Najpierw Pani odbierająca mój telefon stwierdziła, że u dostawcy jest jeszcze 7 puszek - mówie super biorę wszystko, bardzo zalezy mi na czasie proszę o informację jak tylko producent/hurtownia wyśle towar. Następnego dnia napisałem maila, zapytałem o status, otrzymałem informację: dziś będzie wysłane.. Pomyślałem noo okej, zamówienia czasem trzeba kompletować dłużej. Tego samego dnia o godzinie 14:00 ktoś dzwonił na mój telefon, niestety miałem wtedy telekonferencję. Nie odebrałem oddzwoniłem po pracy. Pani że producent miał złe stany magazynowe - nadal nie ma jedzenia!? Zapłaciłem dnia poprzedniego o 10:00 rano ponad 110zł i poinformowała mnie, że wysłała do mnie maila z tą informacją oraz z alternatywnym rozwiazaniem.

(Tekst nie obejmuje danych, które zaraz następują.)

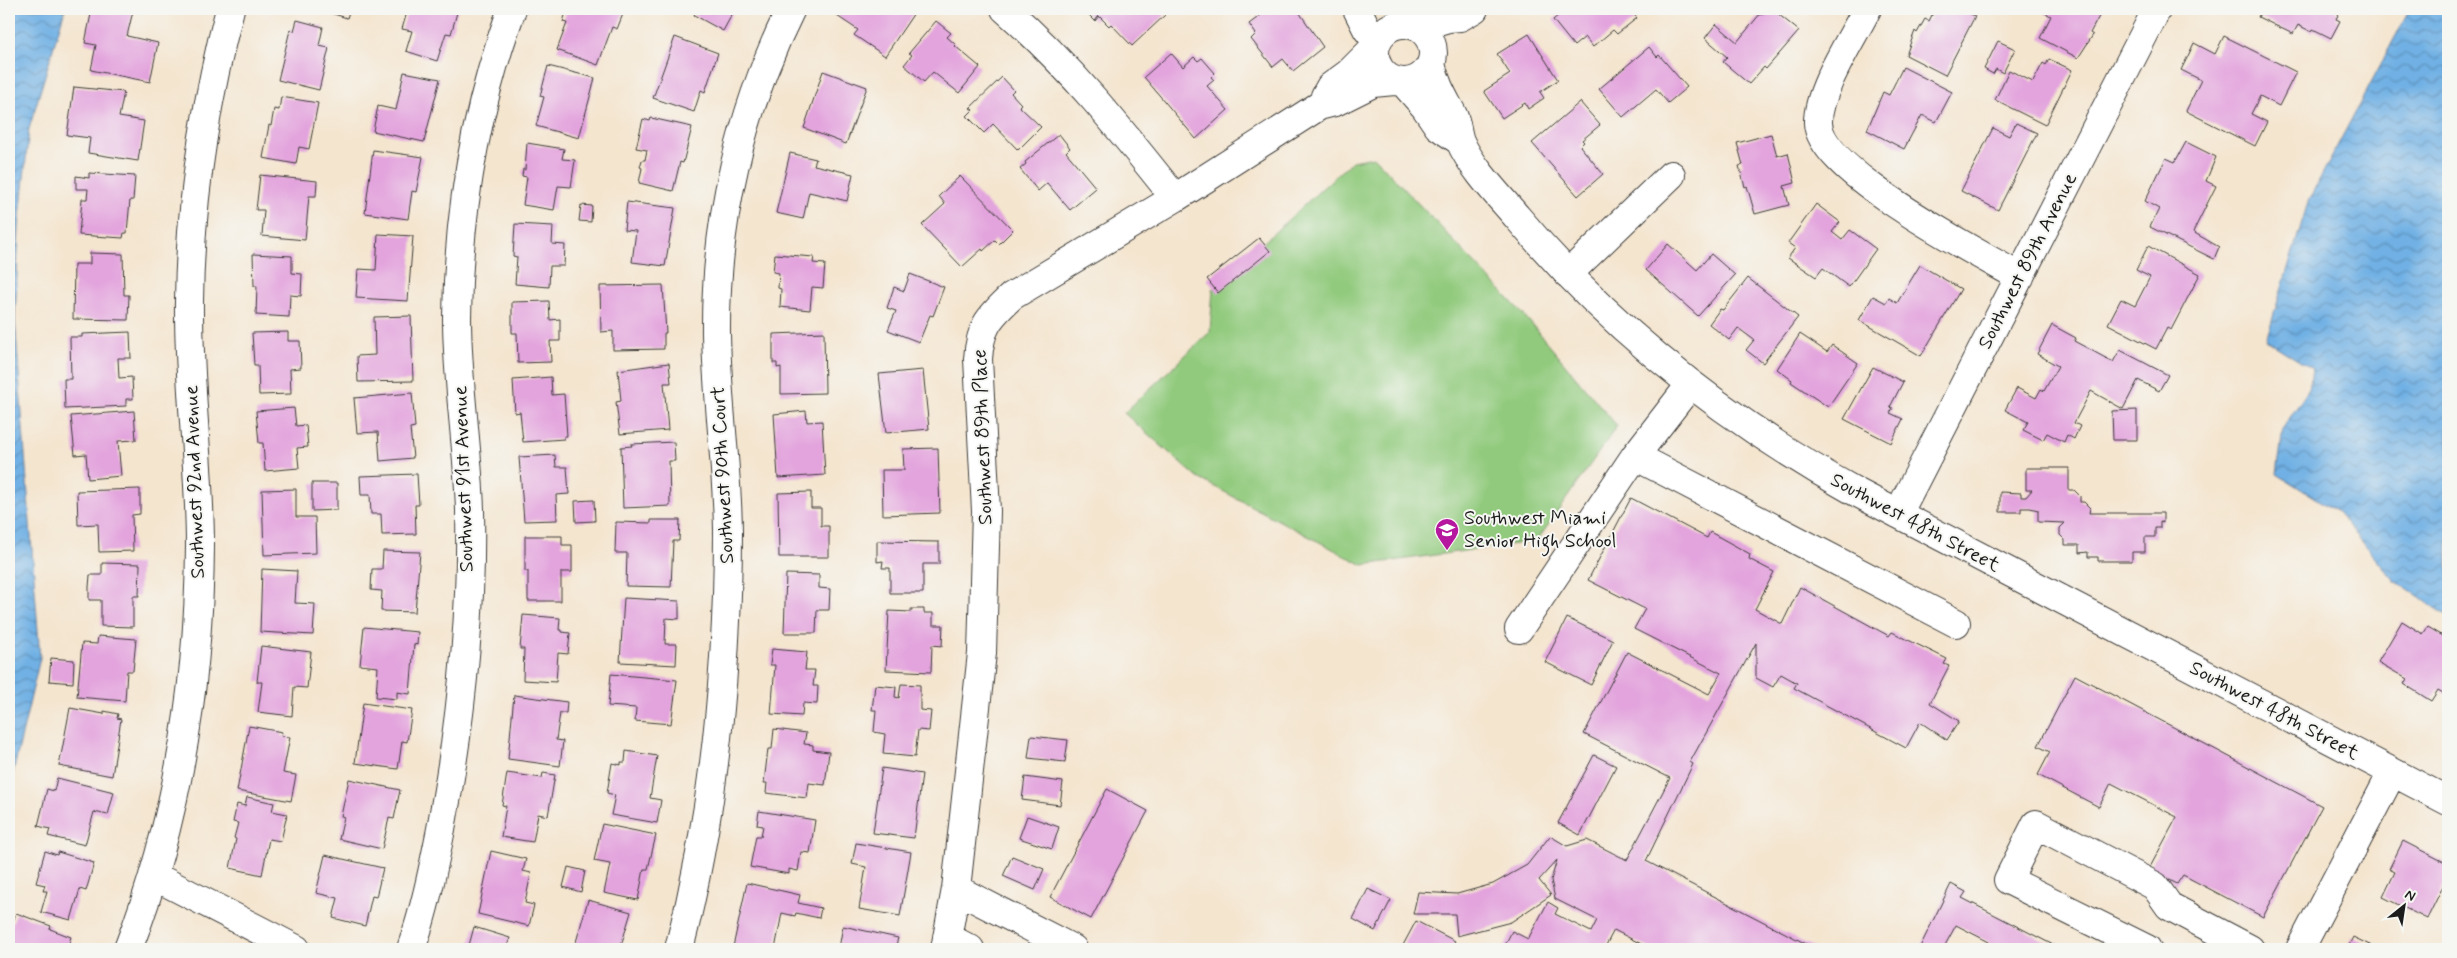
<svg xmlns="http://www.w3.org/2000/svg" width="2457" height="958" font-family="Mynerve,sans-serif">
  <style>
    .garden { fill: #91ca7d; stroke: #56734c }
    .water { fill: url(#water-waves); stroke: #466680 }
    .building { fill: #e3a4dd }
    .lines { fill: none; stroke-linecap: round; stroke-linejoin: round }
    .minor-casing { stroke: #3c3a37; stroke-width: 30 }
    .minor { stroke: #fff; stroke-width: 28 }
    .labels { text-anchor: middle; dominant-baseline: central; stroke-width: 4; stroke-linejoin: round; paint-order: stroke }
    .street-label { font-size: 20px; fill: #1c1c1c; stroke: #f6f6f2 }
    .poi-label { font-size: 20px; fill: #1c1c1c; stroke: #f6f6f2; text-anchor: start }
  </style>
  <defs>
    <pattern id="water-waves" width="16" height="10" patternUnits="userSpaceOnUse" patternTransform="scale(1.25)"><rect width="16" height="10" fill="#70b0e4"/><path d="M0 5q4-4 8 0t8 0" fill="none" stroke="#5b8eb8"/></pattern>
  </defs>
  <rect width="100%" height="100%" fill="#f6f6f2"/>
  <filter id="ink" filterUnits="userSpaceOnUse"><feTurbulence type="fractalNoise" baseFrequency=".02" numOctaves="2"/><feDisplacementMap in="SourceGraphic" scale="10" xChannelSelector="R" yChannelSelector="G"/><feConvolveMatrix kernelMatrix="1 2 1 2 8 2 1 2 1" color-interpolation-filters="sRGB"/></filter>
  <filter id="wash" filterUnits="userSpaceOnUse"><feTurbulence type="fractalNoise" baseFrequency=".0096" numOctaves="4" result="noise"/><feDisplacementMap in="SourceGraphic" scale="20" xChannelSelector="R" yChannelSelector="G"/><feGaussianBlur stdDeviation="1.12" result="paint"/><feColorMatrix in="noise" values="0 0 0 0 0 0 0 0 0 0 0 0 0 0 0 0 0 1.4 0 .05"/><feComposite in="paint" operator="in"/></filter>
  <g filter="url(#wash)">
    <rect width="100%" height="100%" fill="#f4e5cf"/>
    <path class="garden" d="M1374,157L1523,314L1617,426L1537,541L1363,565L1198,478L1124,413L1210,332L1213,289L1352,161Z"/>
    <path class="water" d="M9,9H65L29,129L19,228L15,319L40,658L9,790Z
      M2410,9H2448V616L2396,582L2337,512L2277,474L2283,428L2309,389L2312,369L2266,340L2309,199Z"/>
    <g id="blocks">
      <path class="building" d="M92,9L133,11L127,36L158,43L150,82L91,70L96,45L85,43Z
        M317,9H350L347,18Z
        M408,9L418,11L419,9H458L451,34L446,33L437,61L406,51L412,31L402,29Z
        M567,9H625L617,29L612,27L598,65L557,50L567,23L563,22Z
        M686,9H735L723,31L694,15L695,13Z
        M842,9H907L914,13L885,56L854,35L858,30L837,16Z
        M1083,9H1159L1165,15L1132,46L1111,24L1109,26L1099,16L1095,21Z
        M1269,9H1297L1323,47L1293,71L1283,59L1273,67L1251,39L1256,34L1249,24Z
        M1566,9H1629L1637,18L1617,34L1613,30L1593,47L1585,37L1574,46L1553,20Z
        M1767,9H1772L1799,31L1766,69L1764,67L1749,84L1723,62L1727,57L1705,38L1716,24L1737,42L1760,14L1762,15Z
        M1935,9H1960L1975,16L1945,75L1906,55L1915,31L1917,33L1925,19L1929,21Z
        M2043,9H2103L2090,33L2093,35L2078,58L2040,38L2051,16L2041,11Z
        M2262,9H2334L2339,13L2336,19L2340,21L2331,38L2313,29L2312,32L2298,25L2293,34L2258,17Z
        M297,20L323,27L319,46L329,48L319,90L278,80L290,30L294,31Z
        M936,21L951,33L947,37L956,45L955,46L980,67L959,93L933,72L924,82L904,65L912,55L909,53Z
        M1529,34L1558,80L1540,92L1544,98L1528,109L1525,103L1502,118L1484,91L1510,74L1497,54Z
        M2224,36L2296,72L2279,106L2260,96L2251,114L2267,122L2255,146L2186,111L2201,80L2181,70L2188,56L2194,43L2215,54Z
        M675,37L718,53L705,92L701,90L694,112L653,98Z
        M1998,41L2015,49L2003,73L1996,69L1993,74L1984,69Z
        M1649,47L1657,57L1659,55L1687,87L1668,103L1656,89L1623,117L1599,89Z
        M1171,53L1183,67L1194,57L1198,61L1202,58L1215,73L1211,77L1214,80L1207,86L1228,110L1196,139L1144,77Z
        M2049,59L2072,70L2045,125L1995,100L2009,70L2033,82L2043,63L2046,65Z
        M548,66L595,78L579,138L536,126L544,97L540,96Z
        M1903,67L1952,92L1936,122L1922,115L1904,149L1867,130L1883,92L1889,95Z
        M823,71L867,87L846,144L804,128Z
        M404,72L440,79L424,142L373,131L378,106L396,110Z
        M1002,77L1014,90L1011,93L1021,104L1019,106L1041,127L1018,150L993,124L984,133L967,116L973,110L970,108Z
        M74,87L124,92L119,117L144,121L138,161L88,153L90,138L67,135Z
        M281,97L318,103L309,149L299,147L296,164L263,158L269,125L271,126L274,109L279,110Z
        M1580,102L1600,125L1582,140L1584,142L1580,146L1603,174L1578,196L1532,143Z
        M651,118L692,127L683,163L680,162L673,191L639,183L642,168L640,167L642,160H645L647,150L636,148L643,119L650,121Z
        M2016,123L2037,133L1998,210L1961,191L1993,128L2009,136Z
        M1059,134L1070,148L1066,152L1096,188L1070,210L1047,183L1038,191L1020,169L1026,164L1025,162Z
        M1771,134L1777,156L1788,153L1795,183L1784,186L1789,205L1755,214L1747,186L1745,187L1739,166L1743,165L1737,143Z
        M2186,142L2216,157L2206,181L2216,186L2193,232L2219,247L2214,259L2150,227L2159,209L2145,201L2166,158L2175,162Z
        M527,143L564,149L562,159L575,160L571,187L558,186L554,210L523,205L527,177L522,176L523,169L525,170Z
        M373,150L423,157L416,192L412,191L408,219L365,213Z
        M790,153L816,159L814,165L853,174L847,201L809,192L803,219L776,213Z
        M89,173L135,176L133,200H130L127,233H124L123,238L79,235L82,199H87L88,189H76V176L89,178Z
        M260,175L317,181L316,196H309L305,240L262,236L264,210H256Z
        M960,176L1013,230L999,244L995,240L983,251L982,249L962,267L922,225L945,204L939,196Z
        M627,202L675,208L665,266L632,262L636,231L624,230Z
        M1816,204L1840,222L1832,232L1842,240L1850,230L1876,249L1849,287L1823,268L1816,277L1788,258L1795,248L1788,243Z
        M581,205L592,206L591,222L579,221Z
        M515,224L553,226L552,244L565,245L564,266H550L549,287L515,284L517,257L513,256Z
        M378,234L413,236L408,301L356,298L358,269L376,270Z
        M1259,238L1270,251L1218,293L1207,279Z
        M1668,244L1697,270L1711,254L1735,275L1698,316L1646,270Z
        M2148,246L2200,274L2171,330L2167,328L2156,349L2108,324L2121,299L2135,306L2150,277L2136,270Z
        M90,253L123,254L124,295H129L128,320L73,319L74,264H90Z
        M253,254L292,256V273L302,274L301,296L290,295L289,317L256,315L257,286H254Z
        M775,254L814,257L813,263L825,264L823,288L812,287L810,310L780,307L781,289L778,288L779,273L773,272Z
        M1920,265L1961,289L1921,356L1859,320L1873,296L1886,303L1889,298L1897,303Z
        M910,274L944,287L933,316L930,315L919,342L888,330L896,311L887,308L894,287L904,291Z
        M1748,278L1798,317L1763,363L1746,350L1754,340L1738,328L1729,340L1709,324L1720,309L1723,310Z
        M663,285L666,333H664V349L613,350V331L601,332L600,286Z
        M549,301L550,320L560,319V341H550L551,362L518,363L517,333H512V302Z
        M411,316L413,381L358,382L357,356L375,355L374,317Z
        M2052,325L2076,338L2074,341L2113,362L2120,350L2168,375L2159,391L2138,380L2123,409L2091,391L2074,423L2080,426L2074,439L2067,435L2064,442L2047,433L2043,440L2023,430L2028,422L2005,410L2017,388L2036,398L2041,389L2044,391L2058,366L2037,354Z
        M130,332L131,358H118L119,378L132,377L133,399H126V406L65,409L64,379H71L70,337H82V334Z
        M288,332V341H300L301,368L290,369L291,394L259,395L258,365H254L252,333Z
        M824,332L825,393L781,394V367L777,368V363H773V334Z
        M1800,334L1827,352L1832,345L1858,363L1828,407L1791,382L1792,380L1777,369Z
        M669,363L671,383H664L668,430L620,434L616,402L621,401L618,370Z
        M1873,367L1903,382L1890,407L1893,408L1890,413L1903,419L1891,443L1844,419Z
        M923,370L929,429L886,433L879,374Z
        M551,377L552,395L564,394L567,436H564V439L523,442L520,412L515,413L513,380Z
        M412,393L415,427L410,428L413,458L380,461L378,432L357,433L354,398Z
        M294,408L296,426L306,425L308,447L297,448L299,468L265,471L263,443H259L256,411Z
        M2137,410V440H2113L2112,411Z
        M134,411L136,440L118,441L121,476L88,479L86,454L75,455L71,416Z
        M806,411L807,422L822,421L825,475L778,478L774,414Z
        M674,442L675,461H669L670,506L623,508L621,447L632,446L631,444Z
        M938,448L940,513L883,515L882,470H904L903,449Z
        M555,455L556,467H567L569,494L556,495L557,520L524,521L519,457Z
        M2026,468H2069V490H2074L2080,496V502H2084L2090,508L2089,513H2163V523L2160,522V528H2155V537H2145V552H2132V561H2098V557H2088V552L2079,553V545H2065V540L2060,535V528L2065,523L2038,522V510L2030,508H2021V512H2000V492L2021,493V497H2026L2032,490H2026Z
        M417,474L419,505H415L416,534L382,535L381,514H371L370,495H361L360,476Z
        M312,483H337V510L312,511Z
        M140,489V514L132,515L133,551L99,552L98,524L78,525L77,491Z
        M296,489V517H315L316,553L264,555L262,490Z
        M811,492V508H821V526H829V557H779L778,493Z
        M1631,498L1707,538L1710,532L1750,554L1749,559L1774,572L1755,609L1782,624L1800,587L1889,636L1892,632L1947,659L1944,664L1949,666L1930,703L1959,721L1947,740L1920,722L1906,748L1794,688L1797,683L1781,674L1773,687L1756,678V643L1690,762L1693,764L1646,861L1816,949H1651L1614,930L1604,949H1503L1512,931L1528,939L1548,902L1558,908L1555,914L1591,932L1597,920L1555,899L1551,880L1557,860L1539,880L1551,895L1511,922L1457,936L1455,914H1413L1418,892L1457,894L1493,884L1527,865L1550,836L1567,846L1587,840L1627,860L1670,778L1584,734L1627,652L1709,694L1721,673L1634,629L1645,609L1588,580Z
        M594,500L595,521L576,522L575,501Z
        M651,520H680L679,541H673L671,587L626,586L627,553H615L616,522L651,523Z
        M525,536H562V545H572V572H561V601H528V571H525Z
        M877,541L939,542V564H923V593H890V568H882L883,561L877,562Z
        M383,551L420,552L415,612L381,611L382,591L371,590L372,569H382Z
        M102,563L140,564L139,596H133V627L101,626V600H89V587L90,575H102Z
        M262,569L297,571L295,603L315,604L313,635L260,632Z
        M786,574L819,575V588L830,589L829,610H817L816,633H784Z
        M624,598L679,601V619L666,618L665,644H677L676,665L620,662Z
        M911,609H924V613H933V625H943L942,646L932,645L931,672L886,670L889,611L911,612Z
        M523,615L560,618L559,630H562V632L570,633L568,654L558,653L556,682L523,680L524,649H520Z
        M1567,618L1613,640L1591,685L1545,662Z
        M2402,621L2423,634L2428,627L2448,639V696L2438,690L2431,701L2404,684L2407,679L2378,662Z
        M364,627L418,632L417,645L414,644L410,694L397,692V699L376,697L378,667L360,665Z
        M98,636L136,639L133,671H127L125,701L77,697L82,643L97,644Z
        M261,646L311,652L307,688L294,687L292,716L258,712L262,682H257Z
        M772,649L807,652L805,670H815L813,686H818L817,704L803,703L802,716L771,714L775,665H770Z
        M51,658L74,660L73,683L49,681Z
        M611,674L677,680L671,724L635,721L636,708L608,706Z
        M2075,675L2322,806L2263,917L2183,875L2177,884L2149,869L2177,817L2111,783L2099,807L2038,775L2050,752L2038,746Z
        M901,684L920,685V710L931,711L929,731L918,730L915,757L883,754L885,734L874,732L876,710H872L875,685L896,687L895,697L899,698Z
        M514,695L567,702L566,713H560L556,740L563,741L560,766L508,759Z
        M363,703L412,710L407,742L402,741L398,769L355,763Z
        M70,708L104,714V711L118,714L117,718L121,719L112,776L59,766Z
        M249,726L282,732L281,736L290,737L283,773L296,775L291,801L237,791Z
        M774,729L806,733L804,744L813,745V750L829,752L825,785L809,783L807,798L766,793L767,783H764L768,749H772Z
        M1031,736L1068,740L1065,762L1028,758Z
        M626,751L657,756L650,798L661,800L657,823L611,815L615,795L607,793L612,763L621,765V762H625Z
        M1594,755L1616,766L1580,835L1558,823Z
        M882,768L922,774L914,838L873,833Z
        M507,773L542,778L543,773L555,775L548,816L538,814L533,842L501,837L506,806L502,805Z
        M1025,777L1063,782L1060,805L1022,800Z
        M57,778L114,792L108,815L94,812L85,845L48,836L50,829L38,826L47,789L54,791Z
        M349,779L400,790L394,819L389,818L382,849L339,839L344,817L341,816Z
        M1107,789L1148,811L1091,919L1050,897Z
        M247,797L274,803L272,811L287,814L281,841L269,839L262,875L230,868L236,839L234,838L238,823L233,822L237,804L245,806Z
        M759,811L815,820L810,853L801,852L798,871L789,869V874L750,867L756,836H761L763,826L757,825Z
        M1027,816L1059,827L1052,849L1019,838Z
        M602,824L656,835L648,869H644L638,900L604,893L610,864L594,861Z
        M2403,841L2448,864V876L2427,919L2383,897L2395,872L2389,869Z
        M856,843L911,852L900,916L859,909L866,867L852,864Z
        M45,851L57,855L58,852L94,863L86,891L80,889L71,920L41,912L47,891H43L45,885L36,883Z
        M491,851L526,859L523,871L531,873L525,903L534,905L529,926L478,914Z
        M325,855L383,868L376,897L372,896L365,926L333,918L338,898L316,893Z
        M1012,856L1044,869L1035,890L1003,876Z
        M568,867L585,871L581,892L563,887Z
        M747,883L800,895L798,903L821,908L819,918L796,913L795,916L782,913L775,949L733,947Z
        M1951,884L1966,892L1962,898L2061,949H1986L1989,942L1956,925L1943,949H1919Z
        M1368,889L1391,900L1375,931L1353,919Z
        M588,900L631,912L620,949H574Z
        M16,913L51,926L50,929L71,937L67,949H9V933Z
        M1416,921L1455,941L1451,949H1401Z
        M843,926L898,938L895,949L839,948Z
        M474,927L510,938L506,949H468Z
        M2353,937L2378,949H2347Z"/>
    </g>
  </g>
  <g filter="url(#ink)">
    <use href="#blocks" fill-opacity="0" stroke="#3c3a37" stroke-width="1"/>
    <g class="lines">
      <g class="minor-casing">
        <path id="minor" d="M1005,9C1070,66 1122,131 1175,198
          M1357,9L1367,29L1377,42
          M1867,9C1852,39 1817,91 1818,123C1820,172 1978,253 2020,277
          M1375 53a29 29 0 1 1 58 0a29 29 0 1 1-58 0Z
          M1417,27L1448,18L1460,17L1474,9
          M1431,64C1436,85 1443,96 1453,115C1457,123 1457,133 1460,141C1471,167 1498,195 1517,217C1612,330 1727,421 1856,492L2448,801
          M1404,83L1425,107L1438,126L1457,139
          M1325,96L1330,87L1349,73L1374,48
          M1568,274L1671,175
          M1635,456L1956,623
          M1898,514L2157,9
          M1519,629L1635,456L1690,385
          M154,876L296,949
          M956,889L1073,949
          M947,937L970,949
          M128,949C178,820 199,684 200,546C200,465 188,384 189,302C190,203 205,104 230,9
          M411,949C425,910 433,869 441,829C461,724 472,616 470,510C468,446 457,382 457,318C458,213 476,107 512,9
          M679,949C714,813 728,670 728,530C727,464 717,399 716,333C715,221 741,109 791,9
          M945,949L956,889L982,653L986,511L978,359C980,327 989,317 1012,296L1175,198L1319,106L1335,102L1373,83L1394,81
          M2147,949L2008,880L2036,824L2155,886L2169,906L2250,949
          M2300,949L2392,773"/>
      </g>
      <use href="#minor" class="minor"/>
    </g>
  </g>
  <defs>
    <g id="school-pin" transform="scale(1.25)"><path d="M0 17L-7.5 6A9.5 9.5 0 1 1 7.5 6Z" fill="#b5179e" stroke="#f6f6f2"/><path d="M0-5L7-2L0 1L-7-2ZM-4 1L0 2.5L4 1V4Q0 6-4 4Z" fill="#fff"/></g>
  </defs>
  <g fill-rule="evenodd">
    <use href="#school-pin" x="1447" y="530"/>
  </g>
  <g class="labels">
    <g class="street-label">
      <text transform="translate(2028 261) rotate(-63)">Southwest 89th Avenue</text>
      <text transform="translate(983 437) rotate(-92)">Southwest 89th Place</text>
      <text transform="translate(723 475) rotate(-93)">Southwest 90th Court</text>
      <text transform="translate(464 479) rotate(-92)">Southwest 91st Avenue</text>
      <text transform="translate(195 482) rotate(-92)">Southwest 92nd Avenue</text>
      <text transform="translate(1915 523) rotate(28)">Southwest 48th Street</text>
      <text transform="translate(2274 711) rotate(28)">Southwest 48th Street</text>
    </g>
    <g class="poi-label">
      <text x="1464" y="518">Southwest Miami<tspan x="1464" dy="23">Senior High School</tspan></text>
    </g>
  </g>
  <rect width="2457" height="958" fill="none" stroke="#f6f6f2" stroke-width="30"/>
  <g transform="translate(2404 906) rotate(30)" stroke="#f6f6f2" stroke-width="4" paint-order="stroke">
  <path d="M0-4L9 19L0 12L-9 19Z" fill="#1c1c1c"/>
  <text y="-8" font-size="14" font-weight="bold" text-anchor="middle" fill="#1c1c1c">N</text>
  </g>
</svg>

Sprawdzam skrzynkę, nie ma nic, piszę do Pani na NASTĘPNY DZIEŃ otrzymuję maila z informacją, że Pani napisała maila, do siebie... W mailu dostałem informację, że jednak da się wysłać mniejsze opakowania tej karmy, mniej korzystnie, ale będzie jej mniej niż za 100zł czyli nie spełnia minimum logistycznego. W związku z tym uwagaaaa: muszę zapłacić za wysyłkę... NAPRAWDĘ?? To jest rozwiązanie trwającego 3 dni prostego zamówienia 1 rodzaju karmy? Poprosiłem o anulowanie zamówienia, ponieważ nie jestem przyzwyczajony do tak niefrasobliwej i niekompetentnej formy obsługi klienta i nie będę takowej tolerował,
Na osłodę dodam, że Pani była grzeczna i miła, niestety nie jest w stanie wypełnić to luki kompetencyjnej i braku ogarnięcia związanego chociażby z odpisywaniem na maile. Ja rozumiem brak czasu itd itp. ale mamy w chwili obecnej walkę o klienta, ten kto się nie dostosowuje smutno kończy właśnie przez takie wpadki.